I want to read books (fiction/non-fiction) about solitude, alienation and inherent inability to connect with others. I've read Steppenwolf and liked it, and Book of Disquiet was recommended to me several times. Other recs?

go out and meet people you lazy fuck

my dairy moo

The Pale King

/thread

It's not laziness, I have a genuine feel that no one is interested in interacting with me, wether they're close friends or people I happened to talk to in a bookstore, a concert or whatever. I can have an hour long discussion with a person and even if he appears to be enthusiastic and enjoy himself I'd still feel like I'm bothering him. As if everyone has their own lives and it's impossible for me to enter any of them. I know it's really autistic and arbitrary, but I can't make myself think otherwise. Maybe it's the result of self-hatred combined with a naive ideal of human relations caused by poor social life and longings for real company.

Read Thomas Bernhard's The Loser.

Also Hunger by Knut Hamsun.

Trafficking and Sexual December.

mine cam pef

>solitude, alienation and inherent inability to connect with others

Blindsight by Peter Watts fits all three of these.

Franz Kafka.

Not sure how this is regarded on Veeky Forums but Catcher in the Rye is a lot like that OP.

inb4 One Hundred Years Of Memeitude

No Longer Human is literally what you're looking for

Trainspotting by Irvine Welsh. Catcher in the Rye. Lolita (sorta).

>autistic

No, it's not. You have social anxiety, and you just think about more than some instead of just feeling anxious. Being autistic would mean that thoughts such as that would never enter your mind because you honestly couldn't think socially

sorry i like ma novels finish'd

Why would this make him want to meet people? Knowing the world is full of sellf-righteous douchebags like yourself?
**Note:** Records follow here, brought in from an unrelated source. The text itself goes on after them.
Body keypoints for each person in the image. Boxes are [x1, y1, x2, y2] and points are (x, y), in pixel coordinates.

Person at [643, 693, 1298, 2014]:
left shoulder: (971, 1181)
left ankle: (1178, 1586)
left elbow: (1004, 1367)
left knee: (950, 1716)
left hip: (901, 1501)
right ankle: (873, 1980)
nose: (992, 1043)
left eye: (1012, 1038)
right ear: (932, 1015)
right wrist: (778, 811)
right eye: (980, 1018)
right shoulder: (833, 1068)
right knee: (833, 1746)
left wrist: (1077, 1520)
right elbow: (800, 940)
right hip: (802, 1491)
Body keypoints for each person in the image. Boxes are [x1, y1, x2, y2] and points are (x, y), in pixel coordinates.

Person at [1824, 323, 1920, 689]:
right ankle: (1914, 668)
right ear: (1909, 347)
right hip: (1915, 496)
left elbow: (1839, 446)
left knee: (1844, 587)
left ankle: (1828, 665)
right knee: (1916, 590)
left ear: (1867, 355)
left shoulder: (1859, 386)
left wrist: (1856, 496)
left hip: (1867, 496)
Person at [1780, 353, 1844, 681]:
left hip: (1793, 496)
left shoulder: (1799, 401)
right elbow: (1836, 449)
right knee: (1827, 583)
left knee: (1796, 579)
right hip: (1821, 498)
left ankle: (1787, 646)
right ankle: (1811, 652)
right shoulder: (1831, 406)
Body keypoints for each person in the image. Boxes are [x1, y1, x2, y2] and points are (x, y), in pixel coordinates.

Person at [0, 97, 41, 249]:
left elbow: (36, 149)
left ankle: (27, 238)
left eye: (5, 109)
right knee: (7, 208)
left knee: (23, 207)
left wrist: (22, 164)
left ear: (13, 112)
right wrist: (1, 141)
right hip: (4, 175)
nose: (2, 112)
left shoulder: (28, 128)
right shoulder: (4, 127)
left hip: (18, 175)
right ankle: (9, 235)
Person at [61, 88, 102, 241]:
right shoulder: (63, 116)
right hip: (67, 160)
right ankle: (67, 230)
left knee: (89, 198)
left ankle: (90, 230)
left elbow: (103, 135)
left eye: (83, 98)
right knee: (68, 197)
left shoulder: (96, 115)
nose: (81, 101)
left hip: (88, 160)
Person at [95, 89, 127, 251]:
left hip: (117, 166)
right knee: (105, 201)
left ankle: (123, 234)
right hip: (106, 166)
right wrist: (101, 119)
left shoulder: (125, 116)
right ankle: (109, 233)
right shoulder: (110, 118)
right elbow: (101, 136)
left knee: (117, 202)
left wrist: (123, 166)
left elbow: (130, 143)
well its still really good
and it deals a lot with boredom and the inability to feel connection with people

you don't find it the least bit interesting to see into? there's no doubt it would have been better and a lot more substantial had he ever been able to finish it. i'm sure he would have hated to see the state it got published in. but in all honesty i doubt he would have kept writing had he survived, the book was just too taxing on his soul (pun slightly intended)

You know to be a "true" Veeky Forums "patriarch" you have to actually read things from time to time. Or, at least have a basic idea of what the fuck a book is about because calling it a "meme". Just reading the back cover alone would tell you that, "100 Years of Solitude" isn't the kinda book OP is looking for.

>he thinks underage pseuds in Veeky Forums read

Quick question, is your Mother,Father, or guardian a narcissist?

narcissist as self-centered and unable to show love? Well, yeah, I guess, they claimed to love me though, when they weren't busy making me wish I hadn't been born.